*** Document section ***

Section 2(1A) now reads:
Any reference in this Act to an amount, level, or quantity at and over which a controlled drug is presumed to be for supply is a reference to the amount, level, or quantity specified in Schedule 5.
[48] It is not suggested that the amendments in 2005 are material to the determination of the question which this Court must decide. That question is whether, when read with the right of a person charged with an offence to be presumed innocent until found guilty according to law,[86] s 6(6) imposes on a defendant a legal burden of proof on the balance of probabilities. The jury had been directed on that basis.
[86]Affirmed by s 25(c) of the New Zealand Bill of Rights Act 1990.
[49] The Court of Appeal[87] was not persuaded to depart from its earlier decision in R v Phillips,[88] which held that the accused did face a legal burden of proof under the subsection. Following the analytical approach proposed in relation to ss 4 – 6 of the New Zealand Bill of Rights Act 1990 in Moonen v Film and Literature Board of Review,[89] the Court concluded that s 6(6) was only properly capable of bearing one meaning. It rejected a submission citing the decision of the House of Lords in R v Lambert[90] and arguing that for consistency with the Bill of Rights the expression “until the contrary is proved” must be read as imposing on a defendant no more than an evidential burden. The Court of Appeal considered the word “proved” was fatal to this argument. Raising an issue as to a particular element of a crime could not be said to be “proof”. The Court referred to a statement by Lord Bingham of Cornhill in Sheldrake v Director of Public Prosecutions that:[91]
An evidential burden is not a burden of proof. It is a burden of raising, on the evidence in the case, an issue as to the matter in question fit for consideration by the tribunal of fact.
[87]R v Hansen (Court of Appeal, CA 128/05, 29 August 2005) (Robertson, Williams and Wild JJ).
[88][1991] 3 NZLR 175.
[89][2000] 2 NZLR 9 (CA).
[90][2002] 2 AC 545.
[91][2005] 1 AC 264 at para [1].

*** End of Document section ***
*** Extracted information ***

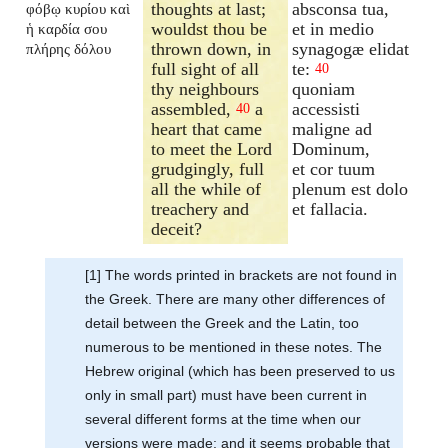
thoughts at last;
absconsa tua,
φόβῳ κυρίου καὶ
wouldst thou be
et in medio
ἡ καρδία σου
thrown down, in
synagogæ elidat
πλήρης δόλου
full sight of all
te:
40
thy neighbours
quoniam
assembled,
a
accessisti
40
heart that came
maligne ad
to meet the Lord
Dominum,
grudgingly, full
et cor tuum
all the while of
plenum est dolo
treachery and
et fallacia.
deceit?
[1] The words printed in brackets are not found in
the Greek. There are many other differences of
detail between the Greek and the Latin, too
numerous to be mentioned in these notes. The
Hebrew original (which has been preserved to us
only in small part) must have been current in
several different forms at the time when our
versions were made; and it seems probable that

*** End of Extracted information ***
*** Extracted information ***

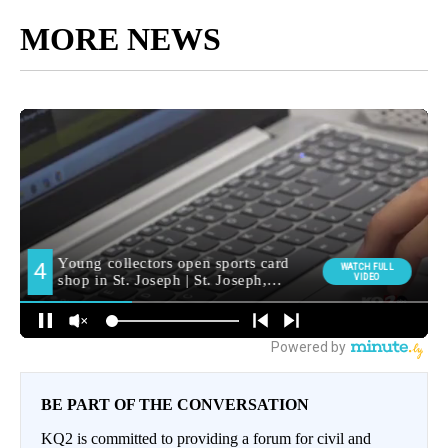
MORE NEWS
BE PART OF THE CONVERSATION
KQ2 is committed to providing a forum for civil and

*** End of Extracted information ***

Answer these about the passage on the burden of proof:
(a) Under Section 2(1A), where is the amount, level, or quantity at and over which a controlled drug is presumed to be for supply specified?
(b) Which earlier decision did the Court of Appeal decline to depart from?
(c) Which word did the Court of Appeal consider fatal to the argument that only an evidential burden was imposed?

(a) Schedule 5
(b) R v Phillips
(c) "proved"